## START

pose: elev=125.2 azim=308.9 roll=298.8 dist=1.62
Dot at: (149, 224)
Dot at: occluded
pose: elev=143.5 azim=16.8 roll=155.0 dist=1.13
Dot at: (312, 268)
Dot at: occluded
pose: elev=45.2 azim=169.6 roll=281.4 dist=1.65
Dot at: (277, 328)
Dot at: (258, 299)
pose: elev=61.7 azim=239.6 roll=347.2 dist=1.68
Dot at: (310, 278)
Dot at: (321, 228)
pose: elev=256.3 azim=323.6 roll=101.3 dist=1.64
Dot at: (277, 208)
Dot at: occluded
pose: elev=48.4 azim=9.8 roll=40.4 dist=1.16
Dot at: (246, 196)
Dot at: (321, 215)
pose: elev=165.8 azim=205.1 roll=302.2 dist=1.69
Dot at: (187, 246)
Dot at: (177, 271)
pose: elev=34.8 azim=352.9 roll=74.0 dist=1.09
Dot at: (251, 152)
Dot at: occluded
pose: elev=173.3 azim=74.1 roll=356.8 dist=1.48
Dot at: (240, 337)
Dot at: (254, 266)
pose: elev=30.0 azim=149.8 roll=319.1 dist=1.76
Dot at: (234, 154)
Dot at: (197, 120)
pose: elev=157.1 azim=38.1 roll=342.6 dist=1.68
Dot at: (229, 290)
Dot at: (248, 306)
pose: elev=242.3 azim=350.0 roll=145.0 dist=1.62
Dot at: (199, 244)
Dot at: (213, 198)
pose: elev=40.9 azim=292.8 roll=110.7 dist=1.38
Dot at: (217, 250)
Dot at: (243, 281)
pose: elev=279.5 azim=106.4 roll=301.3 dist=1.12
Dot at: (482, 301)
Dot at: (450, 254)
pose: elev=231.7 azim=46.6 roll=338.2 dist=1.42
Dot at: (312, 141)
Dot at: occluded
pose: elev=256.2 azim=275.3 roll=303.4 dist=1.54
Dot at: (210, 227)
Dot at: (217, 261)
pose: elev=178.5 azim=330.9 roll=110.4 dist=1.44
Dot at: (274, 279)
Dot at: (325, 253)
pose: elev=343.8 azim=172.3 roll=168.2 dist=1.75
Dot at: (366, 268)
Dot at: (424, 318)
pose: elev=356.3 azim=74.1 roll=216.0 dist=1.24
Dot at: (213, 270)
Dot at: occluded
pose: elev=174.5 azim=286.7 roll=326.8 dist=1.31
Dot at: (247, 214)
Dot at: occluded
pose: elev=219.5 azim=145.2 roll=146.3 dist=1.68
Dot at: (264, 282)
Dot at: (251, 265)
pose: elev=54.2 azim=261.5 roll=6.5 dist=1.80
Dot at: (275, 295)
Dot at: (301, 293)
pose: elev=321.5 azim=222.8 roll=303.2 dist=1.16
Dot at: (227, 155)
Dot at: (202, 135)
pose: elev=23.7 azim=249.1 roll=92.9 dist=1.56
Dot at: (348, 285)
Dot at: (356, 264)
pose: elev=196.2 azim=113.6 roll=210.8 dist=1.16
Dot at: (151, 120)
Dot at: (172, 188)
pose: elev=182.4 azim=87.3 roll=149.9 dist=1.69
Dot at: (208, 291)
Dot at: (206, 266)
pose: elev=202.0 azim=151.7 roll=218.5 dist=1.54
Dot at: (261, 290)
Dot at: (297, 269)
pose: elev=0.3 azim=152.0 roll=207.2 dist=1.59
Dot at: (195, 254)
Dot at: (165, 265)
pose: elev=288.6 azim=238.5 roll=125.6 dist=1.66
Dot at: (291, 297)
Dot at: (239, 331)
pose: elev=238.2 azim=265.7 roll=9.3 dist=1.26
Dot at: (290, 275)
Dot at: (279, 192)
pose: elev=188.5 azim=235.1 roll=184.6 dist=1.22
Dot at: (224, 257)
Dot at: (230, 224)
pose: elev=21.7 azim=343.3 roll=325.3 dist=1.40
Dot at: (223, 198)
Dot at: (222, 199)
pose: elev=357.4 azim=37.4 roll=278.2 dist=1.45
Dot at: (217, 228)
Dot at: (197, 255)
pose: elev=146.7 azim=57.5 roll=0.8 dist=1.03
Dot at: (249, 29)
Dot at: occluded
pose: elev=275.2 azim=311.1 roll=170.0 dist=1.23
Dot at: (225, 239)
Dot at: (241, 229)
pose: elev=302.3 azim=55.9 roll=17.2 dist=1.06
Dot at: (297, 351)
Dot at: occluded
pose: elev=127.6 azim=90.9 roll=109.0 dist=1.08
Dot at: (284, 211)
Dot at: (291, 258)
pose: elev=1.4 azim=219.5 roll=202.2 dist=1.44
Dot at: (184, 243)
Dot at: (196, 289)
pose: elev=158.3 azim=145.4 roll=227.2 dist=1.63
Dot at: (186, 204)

## END

Task prompt →
Turn the listing above into a numbered list with one line per item, leaving out any blank lines.

Problem solution →
1. pose: elev=125.2 azim=308.9 roll=298.8 dist=1.62
2. Dot at: (149, 224)
3. Dot at: occluded
4. pose: elev=143.5 azim=16.8 roll=155.0 dist=1.13
5. Dot at: (312, 268)
6. Dot at: occluded
7. pose: elev=45.2 azim=169.6 roll=281.4 dist=1.65
8. Dot at: (277, 328)
9. Dot at: (258, 299)
10. pose: elev=61.7 azim=239.6 roll=347.2 dist=1.68
11. Dot at: (310, 278)
12. Dot at: (321, 228)
13. pose: elev=256.3 azim=323.6 roll=101.3 dist=1.64
14. Dot at: (277, 208)
15. Dot at: occluded
16. pose: elev=48.4 azim=9.8 roll=40.4 dist=1.16
17. Dot at: (246, 196)
18. Dot at: (321, 215)
19. pose: elev=165.8 azim=205.1 roll=302.2 dist=1.69
20. Dot at: (187, 246)
21. Dot at: (177, 271)
22. pose: elev=34.8 azim=352.9 roll=74.0 dist=1.09
23. Dot at: (251, 152)
24. Dot at: occluded
25. pose: elev=173.3 azim=74.1 roll=356.8 dist=1.48
26. Dot at: (240, 337)
27. Dot at: (254, 266)
28. pose: elev=30.0 azim=149.8 roll=319.1 dist=1.76
29. Dot at: (234, 154)
30. Dot at: (197, 120)
31. pose: elev=157.1 azim=38.1 roll=342.6 dist=1.68
32. Dot at: (229, 290)
33. Dot at: (248, 306)
34. pose: elev=242.3 azim=350.0 roll=145.0 dist=1.62
35. Dot at: (199, 244)
36. Dot at: (213, 198)
37. pose: elev=40.9 azim=292.8 roll=110.7 dist=1.38
38. Dot at: (217, 250)
39. Dot at: (243, 281)
40. pose: elev=279.5 azim=106.4 roll=301.3 dist=1.12
41. Dot at: (482, 301)
42. Dot at: (450, 254)
43. pose: elev=231.7 azim=46.6 roll=338.2 dist=1.42
44. Dot at: (312, 141)
45. Dot at: occluded
46. pose: elev=256.2 azim=275.3 roll=303.4 dist=1.54
47. Dot at: (210, 227)
48. Dot at: (217, 261)
49. pose: elev=178.5 azim=330.9 roll=110.4 dist=1.44
50. Dot at: (274, 279)
51. Dot at: (325, 253)
52. pose: elev=343.8 azim=172.3 roll=168.2 dist=1.75
53. Dot at: (366, 268)
54. Dot at: (424, 318)
55. pose: elev=356.3 azim=74.1 roll=216.0 dist=1.24
56. Dot at: (213, 270)
57. Dot at: occluded
58. pose: elev=174.5 azim=286.7 roll=326.8 dist=1.31
59. Dot at: (247, 214)
60. Dot at: occluded
61. pose: elev=219.5 azim=145.2 roll=146.3 dist=1.68
62. Dot at: (264, 282)
63. Dot at: (251, 265)
64. pose: elev=54.2 azim=261.5 roll=6.5 dist=1.80
65. Dot at: (275, 295)
66. Dot at: (301, 293)
67. pose: elev=321.5 azim=222.8 roll=303.2 dist=1.16
68. Dot at: (227, 155)
69. Dot at: (202, 135)
70. pose: elev=23.7 azim=249.1 roll=92.9 dist=1.56
71. Dot at: (348, 285)
72. Dot at: (356, 264)
73. pose: elev=196.2 azim=113.6 roll=210.8 dist=1.16
74. Dot at: (151, 120)
75. Dot at: (172, 188)
76. pose: elev=182.4 azim=87.3 roll=149.9 dist=1.69
77. Dot at: (208, 291)
78. Dot at: (206, 266)
79. pose: elev=202.0 azim=151.7 roll=218.5 dist=1.54
80. Dot at: (261, 290)
81. Dot at: (297, 269)
82. pose: elev=0.3 azim=152.0 roll=207.2 dist=1.59
83. Dot at: (195, 254)
84. Dot at: (165, 265)
85. pose: elev=288.6 azim=238.5 roll=125.6 dist=1.66
86. Dot at: (291, 297)
87. Dot at: (239, 331)
88. pose: elev=238.2 azim=265.7 roll=9.3 dist=1.26
89. Dot at: (290, 275)
90. Dot at: (279, 192)
91. pose: elev=188.5 azim=235.1 roll=184.6 dist=1.22
92. Dot at: (224, 257)
93. Dot at: (230, 224)
94. pose: elev=21.7 azim=343.3 roll=325.3 dist=1.40
95. Dot at: (223, 198)
96. Dot at: (222, 199)
97. pose: elev=357.4 azim=37.4 roll=278.2 dist=1.45
98. Dot at: (217, 228)
99. Dot at: (197, 255)
100. pose: elev=146.7 azim=57.5 roll=0.8 dist=1.03
101. Dot at: (249, 29)
102. Dot at: occluded
103. pose: elev=275.2 azim=311.1 roll=170.0 dist=1.23
104. Dot at: (225, 239)
105. Dot at: (241, 229)
106. pose: elev=302.3 azim=55.9 roll=17.2 dist=1.06
107. Dot at: (297, 351)
108. Dot at: occluded
109. pose: elev=127.6 azim=90.9 roll=109.0 dist=1.08
110. Dot at: (284, 211)
111. Dot at: (291, 258)
112. pose: elev=1.4 azim=219.5 roll=202.2 dist=1.44
113. Dot at: (184, 243)
114. Dot at: (196, 289)
115. pose: elev=158.3 azim=145.4 roll=227.2 dist=1.63
116. Dot at: (186, 204)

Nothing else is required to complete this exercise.